> Texto fornecido
⟨

Essa não é a primeira investida brasileira no uso da soja na medicina. Há sete anos, o professor Yong Kun Park e dois alunos do Laboratório de Bioquímica da Faculdade de Engenharia de Alimentos, da Unicamp, desenvolveram um produto destinado a mulheres na menopausa. Composto das chamadas isoflavonas agliconas de soja, o medicamento fitoterápico ajuda a substituir a atividade do hormônio feminino estrogênio, que é reduzida naturalmente naquele período. Ele rendeu duas patentes a Park e à Unicamp, que hoje recebem os royalties de laboratórios farmacêuticos que comercializam o medicamento natural. “A isoflavona é muito utilizada pelos povos orientais por ter boa atividade anticâncer”, afirma Park, que, aos 83 anos, continua em atividade nos laboratórios da universidade.

⟩

> Dados extraídos
⟨

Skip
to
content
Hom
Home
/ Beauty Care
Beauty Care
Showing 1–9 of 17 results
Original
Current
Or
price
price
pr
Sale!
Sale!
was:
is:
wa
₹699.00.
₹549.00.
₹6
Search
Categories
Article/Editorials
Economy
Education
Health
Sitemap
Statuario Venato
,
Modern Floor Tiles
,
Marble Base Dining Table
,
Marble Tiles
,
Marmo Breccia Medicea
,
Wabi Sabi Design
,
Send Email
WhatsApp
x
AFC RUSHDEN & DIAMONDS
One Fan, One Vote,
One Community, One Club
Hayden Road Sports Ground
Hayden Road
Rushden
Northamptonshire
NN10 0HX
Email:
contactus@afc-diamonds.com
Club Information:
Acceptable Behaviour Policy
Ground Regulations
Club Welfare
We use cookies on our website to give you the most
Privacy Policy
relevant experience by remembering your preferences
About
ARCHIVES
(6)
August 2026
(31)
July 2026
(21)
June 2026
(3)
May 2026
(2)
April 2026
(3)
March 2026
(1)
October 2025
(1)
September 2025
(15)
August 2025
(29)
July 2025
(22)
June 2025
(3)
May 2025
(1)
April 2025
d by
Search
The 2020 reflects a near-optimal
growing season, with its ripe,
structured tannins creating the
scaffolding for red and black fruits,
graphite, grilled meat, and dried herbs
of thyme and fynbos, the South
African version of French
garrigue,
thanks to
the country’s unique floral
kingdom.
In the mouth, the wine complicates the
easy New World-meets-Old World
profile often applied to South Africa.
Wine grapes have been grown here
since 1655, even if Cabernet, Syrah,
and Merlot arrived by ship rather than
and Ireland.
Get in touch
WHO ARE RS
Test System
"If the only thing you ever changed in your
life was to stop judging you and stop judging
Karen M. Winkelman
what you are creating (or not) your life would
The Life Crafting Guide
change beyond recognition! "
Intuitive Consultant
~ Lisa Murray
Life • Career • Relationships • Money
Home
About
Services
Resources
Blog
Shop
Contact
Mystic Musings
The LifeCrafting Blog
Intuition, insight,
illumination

⟩

Transcreva do texto fornecido tudo o que vai de "Essa não é a" até "laboratórios da universidade.".

Essa não é a primeira investida brasileira no uso da soja na medicina. Há sete anos, o professor Yong Kun Park e dois alunos do Laboratório de Bioquímica da Faculdade de Engenharia de Alimentos, da Unicamp, desenvolveram um produto destinado a mulheres na menopausa. Composto das chamadas isoflavonas agliconas de soja, o medicamento fitoterápico ajuda a substituir a atividade do hormônio feminino estrogênio, que é reduzida naturalmente naquele período. Ele rendeu duas patentes a Park e à Unicamp, que hoje recebem os royalties de laboratórios farmacêuticos que comercializam o medicamento natural. “A isoflavona é muito utilizada pelos povos orientais por ter boa atividade anticâncer”, afirma Park, que, aos 83 anos, continua em atividade nos laboratórios da universidade.